Tuesday, June 10, 2014


     Someone had posted this chart on Facebook today, and I started looking through it.  Unfortunately, I tend to look at things like this as checklist, rather than something to help me.  "Are my kids doing this yet? How are they measuring up to what's expected of them?", are what's running through my head.  I'm looking through the 10-11 year old section and thinking about whether or not Anna can sweep out a garage.  I don't know, because we don't own a garage.  So I try to think what the equivalent to that is. "Does the porch count? Maybe if I include the side walks."  Then I stop and think about what I am doing.  The only questions I should be asking is, do my children help me in the ways that I need them to? The answer to that is, yes, for the most part.  Life isn't a check list, (although I do love check lists) and even though Anna doesn't mow the lawn, she's been watching her younger siblings since she was six.  And the twins don't dry and put away the dishes but they can put groceries away and wipe off the table.  Why? because that's what I need them to do.
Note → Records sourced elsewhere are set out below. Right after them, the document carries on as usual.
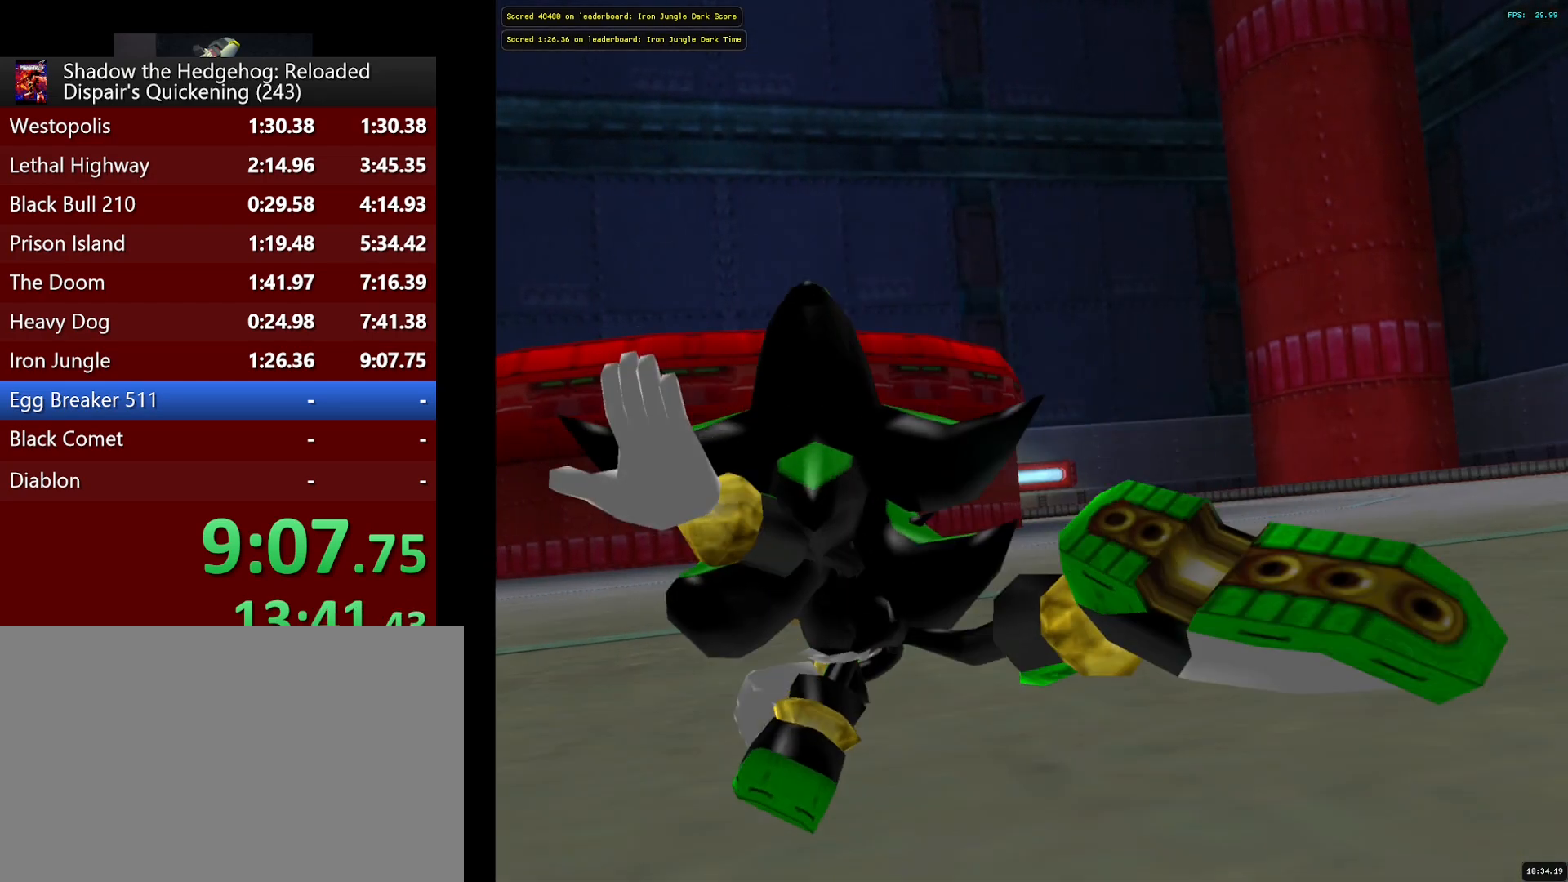
{"buttons": ["START"], "left_stick": "center", "right_stick": "center", "button_events": [[33, "START", "up"], [117, "START", "down"], [217, "START", "up"], [283, "START", "down"], [417, "START", "up"], [500, "START", "down"]]}
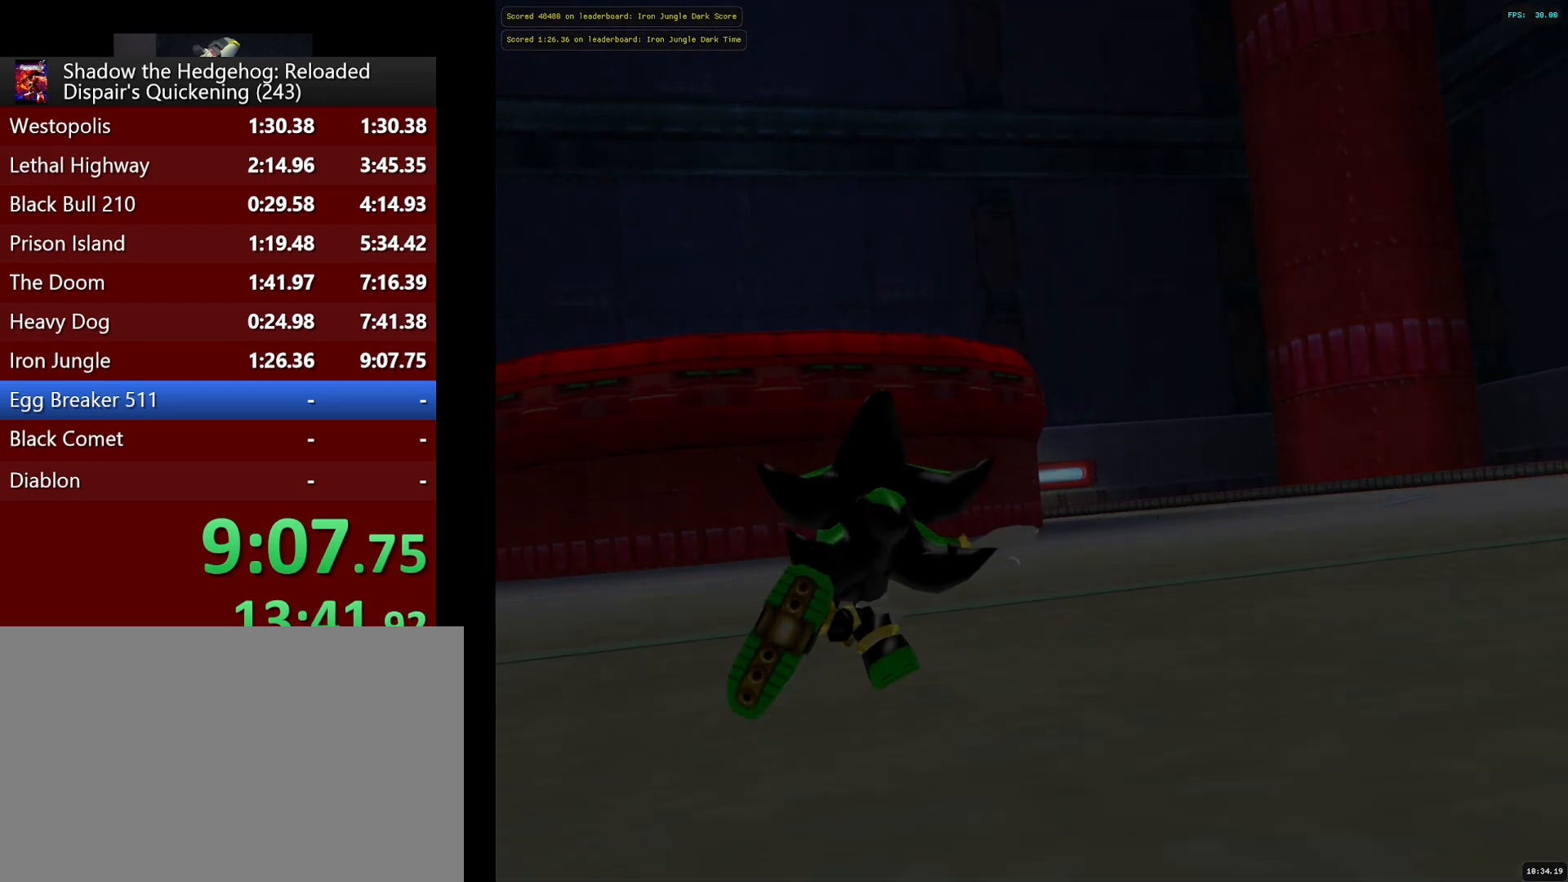
{"buttons": ["START"], "left_stick": "center", "right_stick": "center", "button_events": [[117, "START", "up"], [200, "START", "down"], [317, "START", "up"], [400, "START", "down"]]}
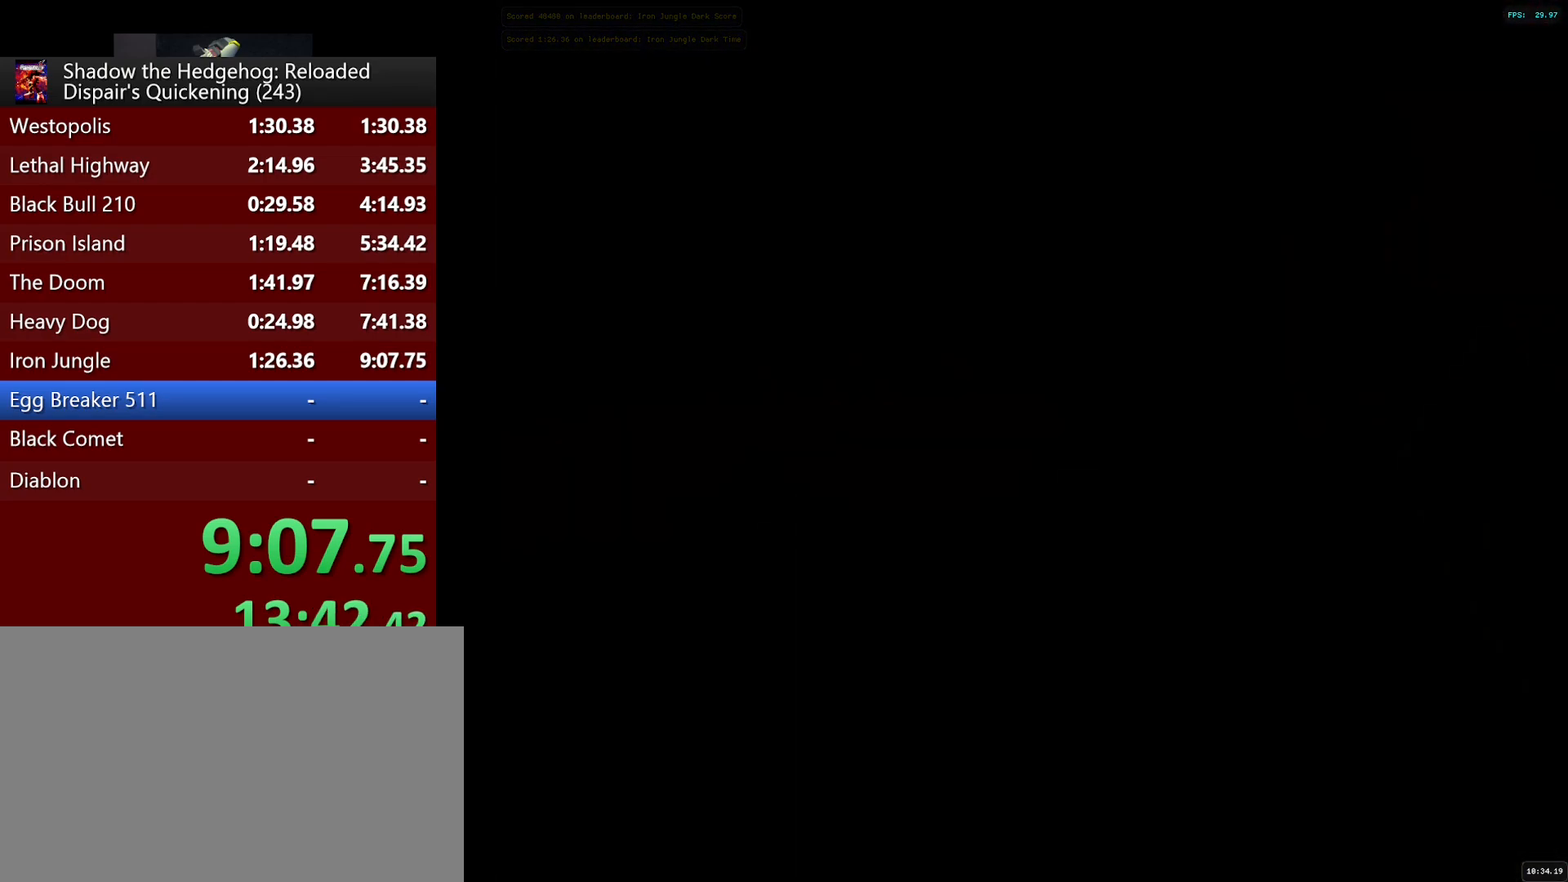
{"buttons": [], "left_stick": "center", "right_stick": "center", "button_events": [[17, "START", "up"], [100, "START", "down"], [217, "START", "up"], [317, "START", "down"], [433, "START", "up"]]}
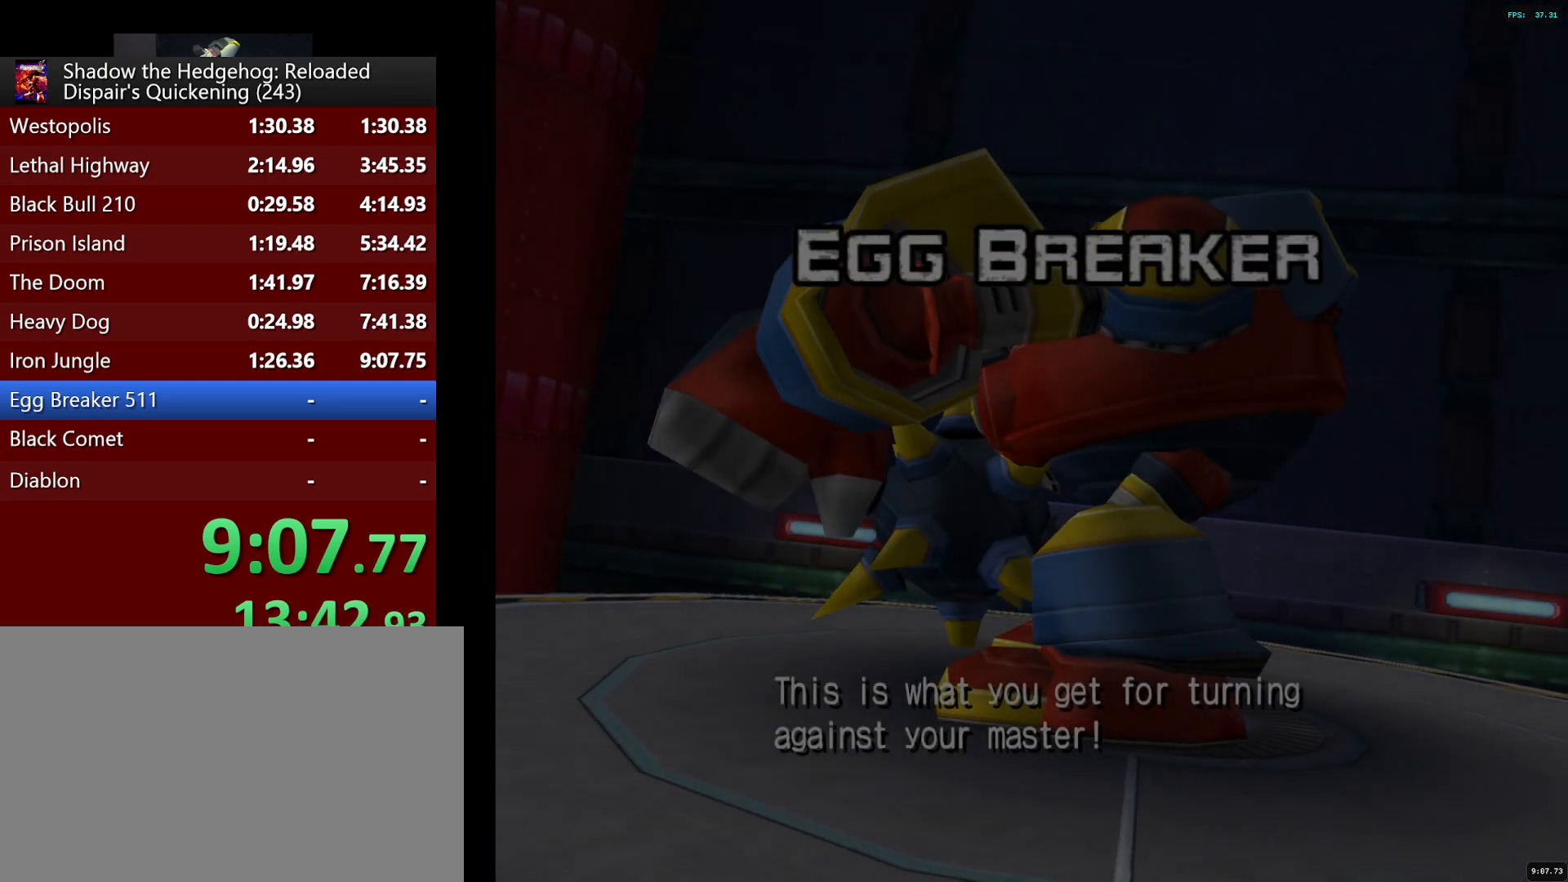
{"buttons": ["START"], "left_stick": "center", "right_stick": "center", "button_events": [[17, "START", "down"], [150, "START", "up"], [233, "START", "down"], [367, "START", "up"], [450, "START", "down"]]}
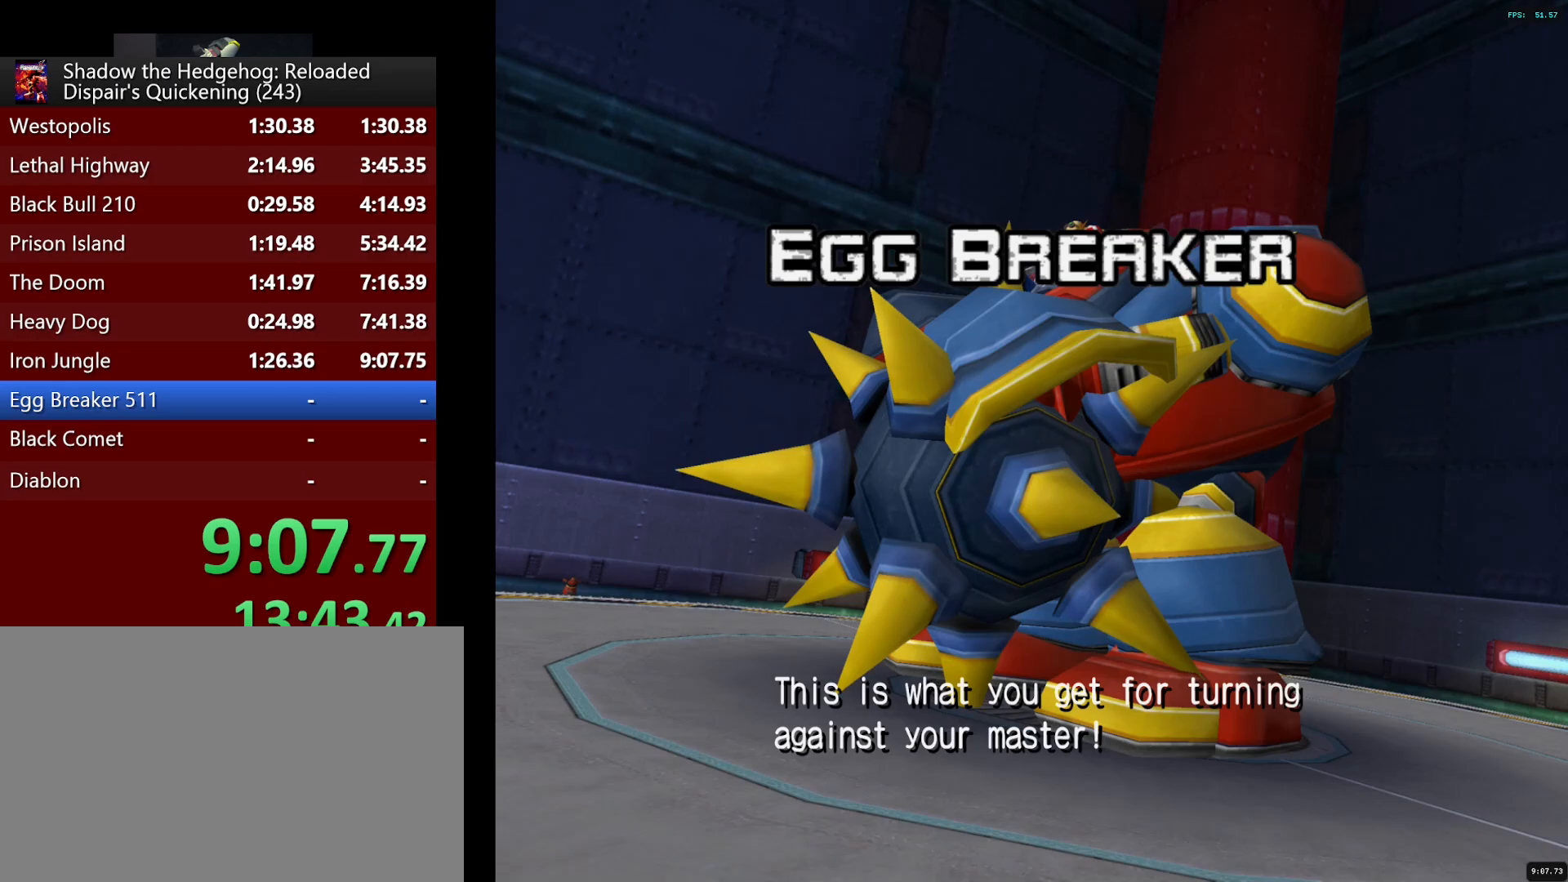
{"buttons": [], "left_stick": "center", "right_stick": "center", "button_events": [[67, "START", "up"], [150, "START", "down"], [267, "START", "up"], [367, "START", "down"], [467, "START", "up"]]}
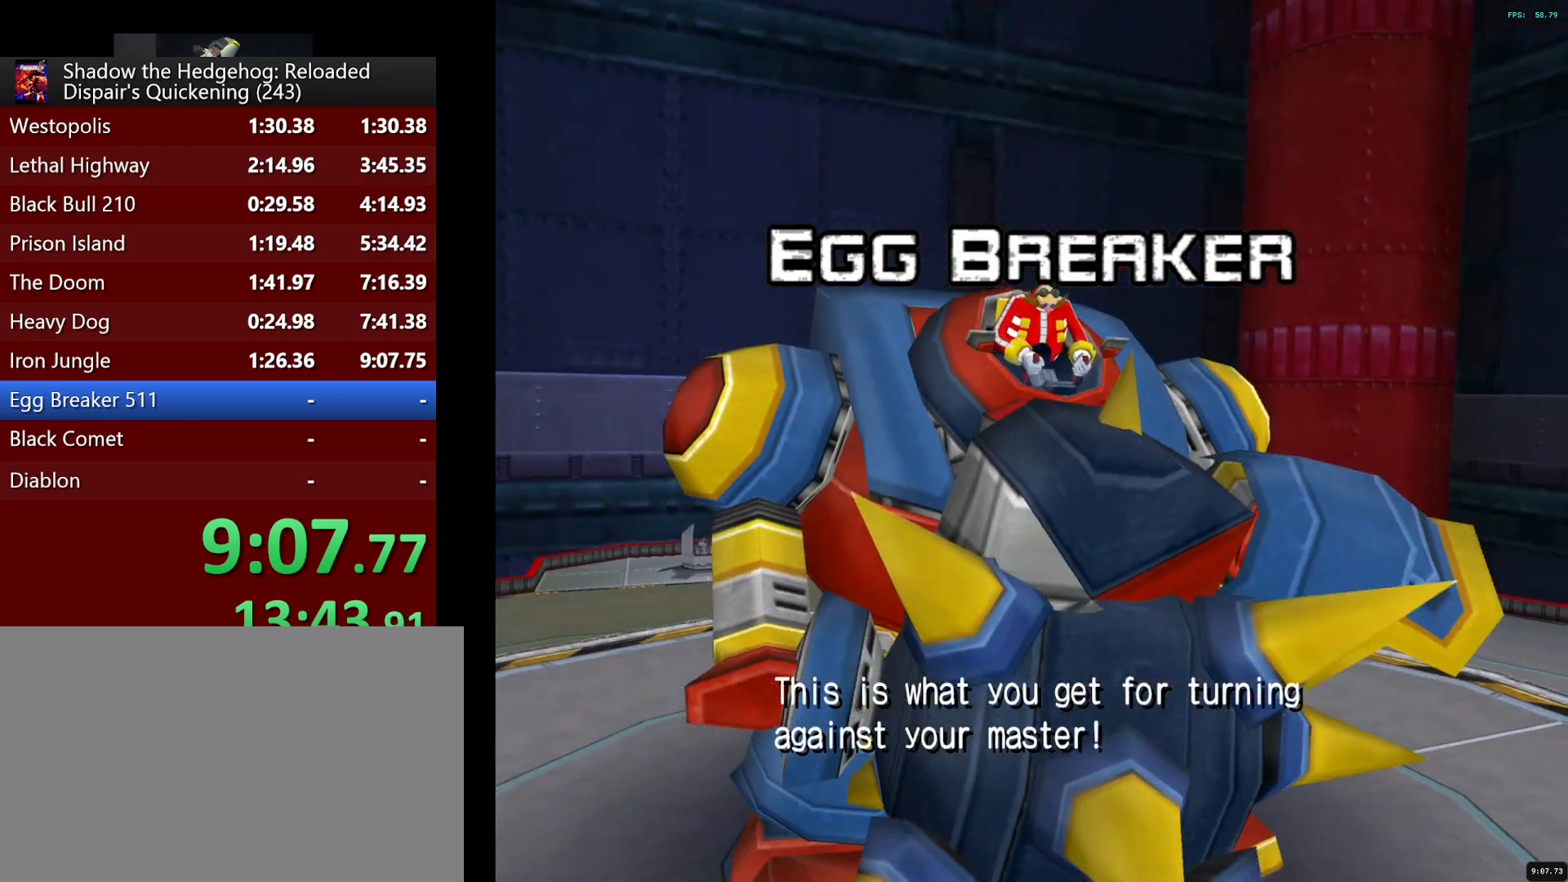
{"buttons": ["START"], "left_stick": "center", "right_stick": "center", "button_events": [[67, "START", "down"], [167, "START", "up"], [300, "START", "down"], [383, "START", "up"], [483, "START", "down"]]}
     This evening Anna was bored and wanted to make cookies.  Baking makes a lot of mess, so I told her if she wanted to make cookies she would have to clean the play room first.  At first she grumbled at this, and I could hear her complaining as she cleaned about the seemingly endless work.  After a few minutes, I could hear her attitude shift.  She stopped complaining and I could hear her singing bits of songs.  In a few minutes she came out in a cheerful mood, saying the playroom was clean, and she was ready to make cookies now.
     I can understand her attitude shift, because I have felt it too many times while cleaning.  At first you hardly know where to start, and it's rather irking that even though you weren't responsible for the mess, you're the one cleaning it.  Then something happens.  You start to see a difference; order coming through the chaos.  The job doesn't seem so hard any more, and you start to find pleasure in it.   
   Anna ended up not only making cookies, but deciding she wanted to make supper for every one as well.
     Seeing her happy contentment and pride at being able to cook a whole meal by herself, confirmed for me that I had done the right thing by making her work before having the pleasure of making a treat.  She went from being bored and mopey, to cheerful and helpful the rest of the evening.  Even children like to know that they are a necessary part for the running of the house-hold.  Anna's supper was delicious too.